For that girl, and for Seojin, Iseul will continue on in this rather exhausting quest of not being a terrible person.

Iseul knows what it is like to be the victim of a Prophecy. Her own rings in her mind, a terrible fate brought to fruition with the extermination of her people.

“The woods shall fill with swords that gleam, that wipe the population of Gumiho clean.”

Her eyes rise wearily to Rui’s.

“General Lee Yongmin,” she says, sighing. “He’s a mole from the Wyusan army. He’s feeding Lina—the Prophecy—information. It’s how she knows things she really shouldn’t.”

Rui blinks—it’s the only sign she’s taken him by surprise. “I borrowed a raven from him to send a missive,” he murmurs. “He stank of…fear. Do you have a brush and ink? Some paper?”

“No,” she scoffs. What does he think she is, a scholar ? The only person in this army who possesses parchment and ink is the Prophecy, who’s claimed Bang Bomin’s stash. And as confident as Iseul is in her abilities to lie, cheat, and steal, she’s not one to go toe-to-toe with whatever is inside of Lina’s body…especially now that she knows the truth. Smuggling some to Rui is simply out of the question.

The emperor curses under his breath before striding toward Chan. The warrior is slumped, asleep, and barely stirs as Rui yanks the drugged gag out of his mouth. Iseul stares as he wraps his fingers around one of the rope cords.

Yet he hesitates.

“He tried to kill Lina,” Rui mutters out of the corner of his mouth to her. With a bitter grimace, the emperor leaves the ropes intact.

Iseul watches as he does, however, slip a hand into the pocket of Chan’s robes, fishing around until he pulls out a crumpled slip of paper. By the looks of it, it’s a torn bit of a map detailing the land of the Wyusan Wilderness, where he attempted to surprise Lina—the Prophecy.

Catching on, Iseul scours the stables for something that can double as a quill. In a stroke of luck, she spots a small gray feather, perhaps from an owl living in the rafters. Rui takes it from her with a nod of thanks, and Iseul watches as he crouches down near a clump of wet mud.

It’s almost hilarious, seeing the wealthy emperor reduced to such desperation, using mud as makeshift ink to write thick letters.

Almost hilarious, but not quite. Not quite. An uncomfortable feeling tightens in Iseul’s chest as Rui frowns in concentration. She remembers meeting him for the first time: that formidable aura of power around him as he’d stood behind Lina in the doorway of her Sunpo hanok, every inch of him cold royalty. To see him scrabbling around in the dirt is…honestly, it’s not a sight that Iseul delights in.

General Lee Yongmin is a traitor , the parchment painstakingly reads in smudged mud as Rui finishes his missive.

“How are you going to send that?” Iseul asks skeptically.

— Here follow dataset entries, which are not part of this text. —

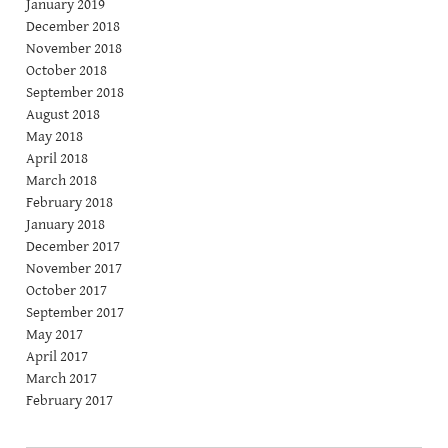
January 2019
December 2018
November 2018
October 2018
September 2018
August 2018
May 2018
April 2018
March 2018
February 2018
January 2018
December 2017
November 2017
October 2017
September 2017
May 2017
April 2017
March 2017
February 2017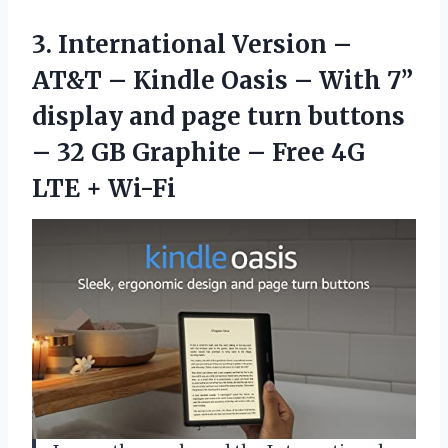
3. International Version –
AT&T – Kindle Oasis – With 7”
display and page turn buttons
– 32 GB Graphite – Free
4G
LTE + Wi-Fi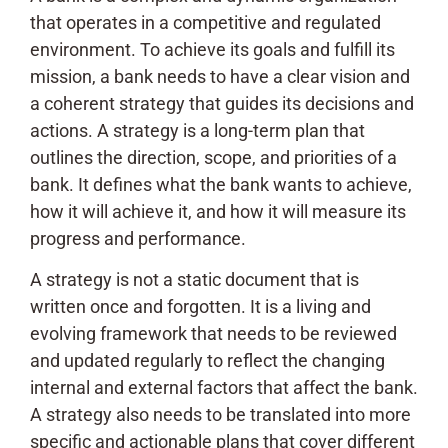
that operates in a competitive and regulated
environment. To achieve its goals and fulfill its
mission, a bank needs to have a clear vision and
a coherent strategy that guides its decisions and
actions. A strategy is a long-term plan that
outlines the direction, scope, and priorities of a
bank. It defines what the bank wants to achieve,
how it will achieve it, and how it will measure its
progress and performance.
A strategy is not a static document that is
written once and forgotten. It is a living and
evolving framework that needs to be reviewed
and updated regularly to reflect the changing
internal and external factors that affect the bank.
A strategy also needs to be translated into more
specific and actionable plans that cover different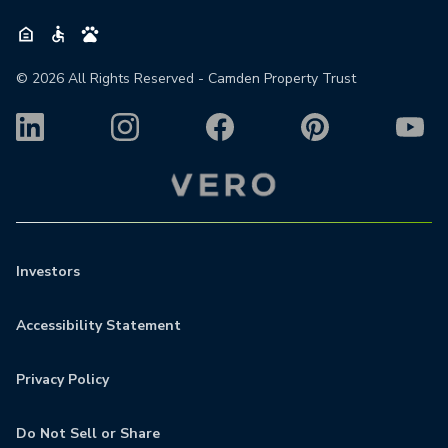
©
2026
All Rights Reserved - Camden Property Trust
Investors
Accessibility Statement
Privacy Policy
Do Not Sell or Share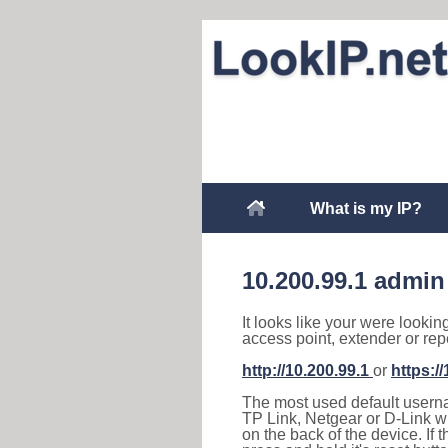
What is my IP?
10.200.99.1 admin
It looks like your were lookin
access point, extender or rep
http://10.200.99.1
or
https:/
The most used default usernam
TP Link, Netgear or D-Link wir
on the back of the device. If 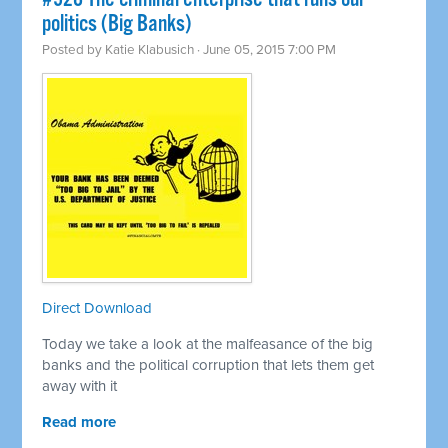
politics (Big Banks)
Posted by
Katie Klabusich
· June 05, 2015 7:00 PM
Direct Download
Today we take a look at the malfeasance of the big
banks and the political corruption that lets them get
away with it
Read more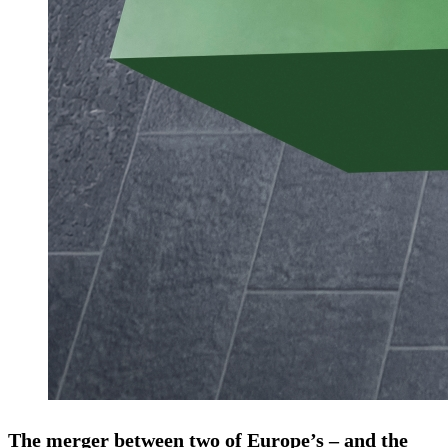
The merger between two of Europe’s – and the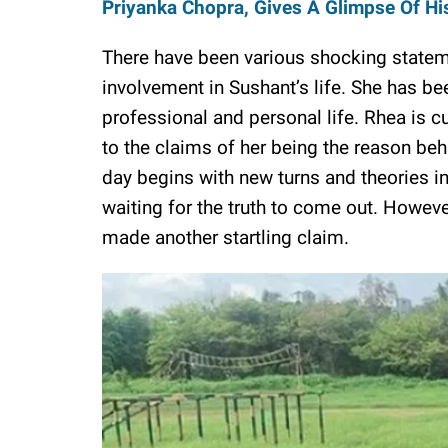
Priyanka Chopra, Gives A Glimpse Of Hi
There have been various shocking state
involvement in Sushant’s life. She has b
professional and personal life. Rhea is c
to the claims of her being the reason beh
day begins with new turns and theories in
waiting for the truth to come out. Howev
made another startling claim.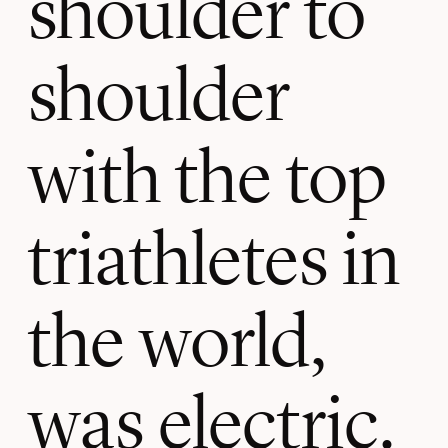
shoulder to
shoulder
with the top
triathletes in
the world,
was electric.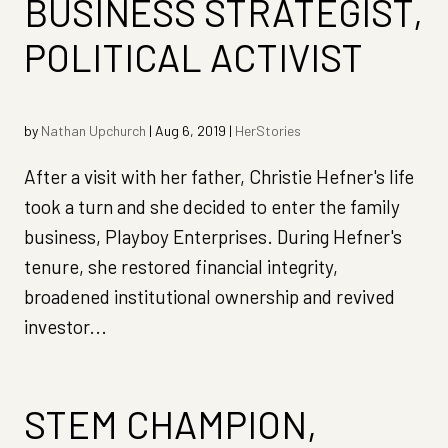
BUSINESS STRATEGIST,
POLITICAL ACTIVIST
by
Nathan Upchurch
|
Aug 6, 2019
|
HerStories
After a visit with her father, Christie Hefner's life
took a turn and she decided to enter the family
business, Playboy Enterprises. During Hefner's
tenure, she restored financial integrity,
broadened institutional ownership and revived
investor...
STEM CHAMPION,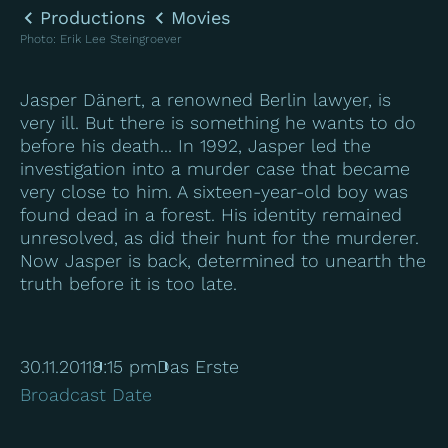
Productions
Movies
Photo
:
Erik Lee Steingroever
Jasper Dänert, a renowned Berlin lawyer, is
very ill. But there is something he wants to do
before his death... In 1992, Jasper led the
investigation into a murder case that became
very close to him. A sixteen-year-old boy was
found dead in a forest. His identity remained
unresolved, as did their hunt for the murderer.
Now Jasper is back, determined to unearth the
truth before it is too late.
30.11.2011
8:15 pm
Das Erste
Broadcast Date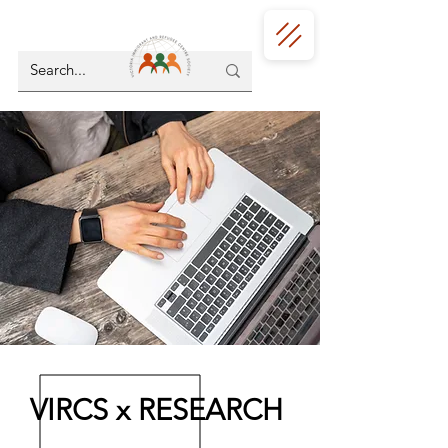
VIRCS x RESEARCH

“Like this,” the emperor replies before a small corridor of shadow appears behind him—just the size of the paper. He pushes the paper through, and with a whoosh , it disappears.

“Who did you send it to?”

“Seojin,” Rui says simply. Iseul’s brows raise, but she knows Seojin will ensure it gets into the right hands. “General Lee must not be allowed to continue these correspondences. The goal is to slow down the Prophecy’s path to Fulfillment, not hasten it. Ending the missives will buy us more time. As will what I have planned for the route to Bonseyo.”

“She will not allow that,” Iseul manages to say after Rui explains his plot, involving a series of impediments along the route to Bonseyo.

He smirks. “What will she do? Kill me?”

“No, but she’ll kill him .” Iseul points to Chan, who is slowly blinking awake, green eyes bleary and confused from pain and drugs.

“Rui?” he rasps, voice thick with disuse. “What are you doing here?”